There is a critical vulnerability in WordPress' Gwolle Guestbook plugin, which has over 10 000 active installations globally.

The vulnerability was uncovered by IT security company High-Tech Bridge's research team last week.

WordPress is the most popular content management system globally, with a market share of 58.7%, according to a recent survey by W3Techs. It adds there are about 220 000 Web sites making use of WordPress around the globe.

The platform's popularity has been catapulted by bloggers. WordPress is free to use, and users pay no licence fees for the software.

There are a number of top South African brands that make use of WordPress. The most popular one is the Free State site that caused furore after the provincial government spent R140 million building the portal.

WordPress says its Gwolle Guestbook is aimed at providing an easy and slim way to integrate a guestbook into a WordPress-powered site.

The newly discovered vulnerability, a PHP file inclusion, could result in an attacker controlling a filename, or reading and writing files, and arbitrary code on the target systems, with Web server privileges, says High-Tech Bridge.

*Exercise data*.
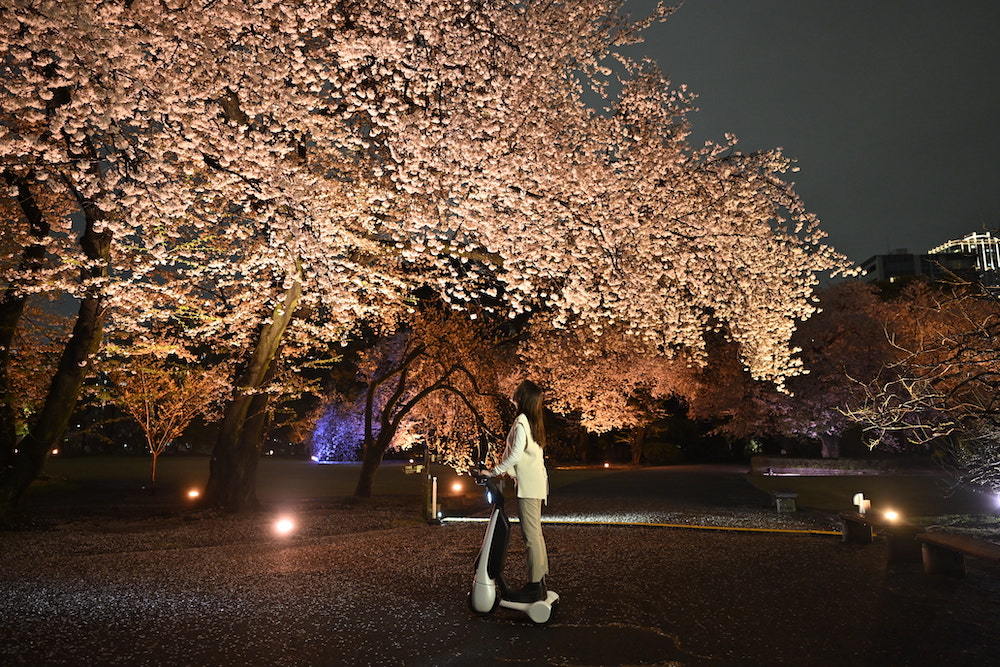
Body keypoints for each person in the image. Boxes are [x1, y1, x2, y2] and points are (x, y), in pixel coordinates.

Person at [479, 380, 549, 603]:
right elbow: (523, 456)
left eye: (518, 391)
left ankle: (535, 585)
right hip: (536, 483)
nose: (514, 392)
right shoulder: (533, 422)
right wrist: (500, 471)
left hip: (529, 486)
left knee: (531, 537)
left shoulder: (521, 422)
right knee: (535, 535)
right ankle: (540, 581)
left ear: (523, 397)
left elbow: (516, 454)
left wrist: (494, 471)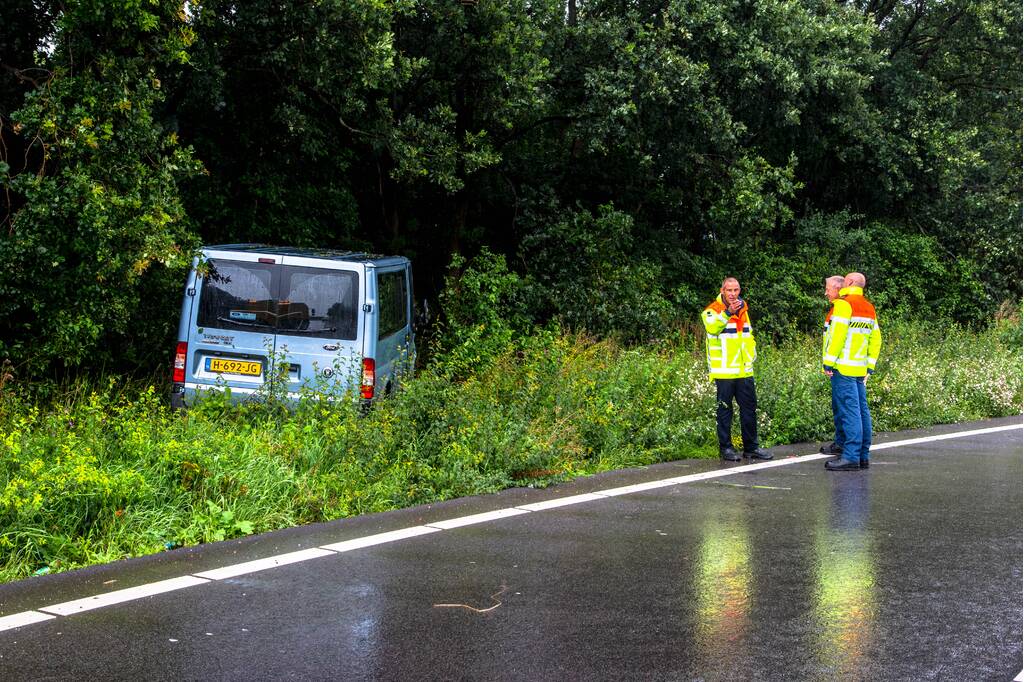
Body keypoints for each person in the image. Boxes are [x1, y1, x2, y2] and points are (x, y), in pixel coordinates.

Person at [702, 277, 772, 462]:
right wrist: (727, 313)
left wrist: (752, 355)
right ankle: (726, 448)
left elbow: (748, 336)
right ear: (722, 290)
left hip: (744, 369)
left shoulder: (744, 310)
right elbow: (712, 328)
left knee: (749, 409)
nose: (733, 294)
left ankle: (751, 448)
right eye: (729, 290)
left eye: (736, 290)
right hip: (724, 370)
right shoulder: (712, 310)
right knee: (725, 411)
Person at [822, 272, 882, 471]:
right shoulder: (868, 307)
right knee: (862, 411)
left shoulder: (843, 305)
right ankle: (863, 455)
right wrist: (870, 366)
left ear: (848, 283)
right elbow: (876, 339)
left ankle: (851, 457)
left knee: (850, 412)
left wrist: (828, 362)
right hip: (859, 367)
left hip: (844, 367)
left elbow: (837, 336)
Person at [820, 276, 846, 458]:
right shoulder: (835, 309)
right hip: (836, 364)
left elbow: (838, 338)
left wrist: (829, 362)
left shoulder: (841, 309)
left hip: (840, 365)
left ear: (838, 289)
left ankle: (844, 444)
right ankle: (840, 442)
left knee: (843, 407)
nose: (826, 292)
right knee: (838, 406)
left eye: (828, 288)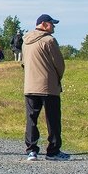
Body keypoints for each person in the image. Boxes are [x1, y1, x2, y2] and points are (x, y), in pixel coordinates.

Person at [23, 14, 66, 161]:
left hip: (30, 85)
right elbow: (59, 64)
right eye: (52, 24)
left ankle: (31, 150)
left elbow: (23, 62)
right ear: (44, 24)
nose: (53, 26)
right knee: (52, 118)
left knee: (31, 118)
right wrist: (58, 77)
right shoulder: (49, 40)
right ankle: (53, 151)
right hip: (48, 85)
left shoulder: (25, 41)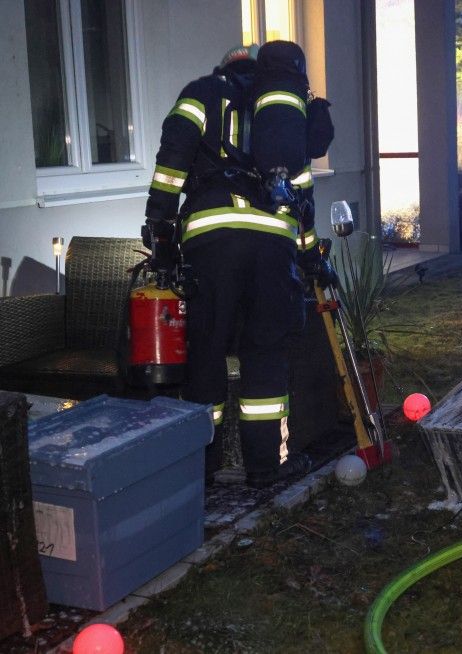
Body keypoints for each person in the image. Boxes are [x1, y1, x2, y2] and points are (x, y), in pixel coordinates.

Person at [143, 44, 328, 489]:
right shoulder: (284, 115)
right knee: (265, 352)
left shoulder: (202, 92)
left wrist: (160, 224)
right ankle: (266, 467)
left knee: (206, 351)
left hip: (213, 237)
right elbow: (301, 196)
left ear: (222, 67)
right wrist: (308, 256)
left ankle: (202, 470)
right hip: (273, 243)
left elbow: (173, 159)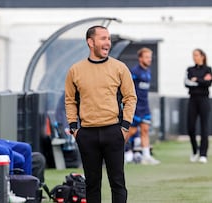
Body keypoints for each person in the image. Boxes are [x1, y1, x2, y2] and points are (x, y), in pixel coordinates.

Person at [65, 25, 137, 203]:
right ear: (90, 42)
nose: (108, 42)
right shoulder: (75, 70)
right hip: (87, 134)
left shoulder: (120, 68)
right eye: (103, 38)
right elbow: (70, 100)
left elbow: (130, 97)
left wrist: (125, 126)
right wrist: (74, 128)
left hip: (113, 131)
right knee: (92, 184)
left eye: (109, 39)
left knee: (118, 183)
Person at [125, 47, 160, 165]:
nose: (149, 59)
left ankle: (146, 156)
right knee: (131, 131)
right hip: (135, 107)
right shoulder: (134, 72)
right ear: (140, 58)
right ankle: (119, 152)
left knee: (145, 130)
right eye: (146, 57)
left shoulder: (148, 72)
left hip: (145, 107)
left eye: (150, 57)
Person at [184, 49, 212, 164]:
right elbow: (187, 83)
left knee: (204, 127)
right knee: (190, 127)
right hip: (192, 100)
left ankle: (203, 154)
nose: (194, 57)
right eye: (193, 55)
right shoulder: (190, 70)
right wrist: (202, 81)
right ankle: (195, 150)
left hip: (204, 100)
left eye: (196, 55)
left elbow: (209, 83)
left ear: (202, 56)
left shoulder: (208, 69)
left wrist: (197, 80)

*Exercise brief*.
Write what comes next in the article on the Gwolle Guestbook plugin vulnerability, picking up right after its final sentence.

*Expected answer*.
"Vulnerabilities in well-known Web applications are becoming more and more difficult to detect and to exploit, and usually they have medium risk assigned due to complexity of exploitation or some special conditions required for successful exploitation," says Ilia Kolochenko, CEO of High-Tech Bridge.

"However, there are still some exceptions like this vulnerability that have a critical risk level. We detected this flaw when we were performing a manual source code review within our ImmuniWeb security assessment for one of our clients," he adds.

Kolochenko points out this case clearly highlights the importance of continuous Web application security monitoring and the necessity of manual security testing, not only an automated or 'human-augmented' approach.

Last month, it was reported that attackers were using thousands of sites running on WordPress to launch attacks against innocent visitors. WordPress later patched the vulnerabilities.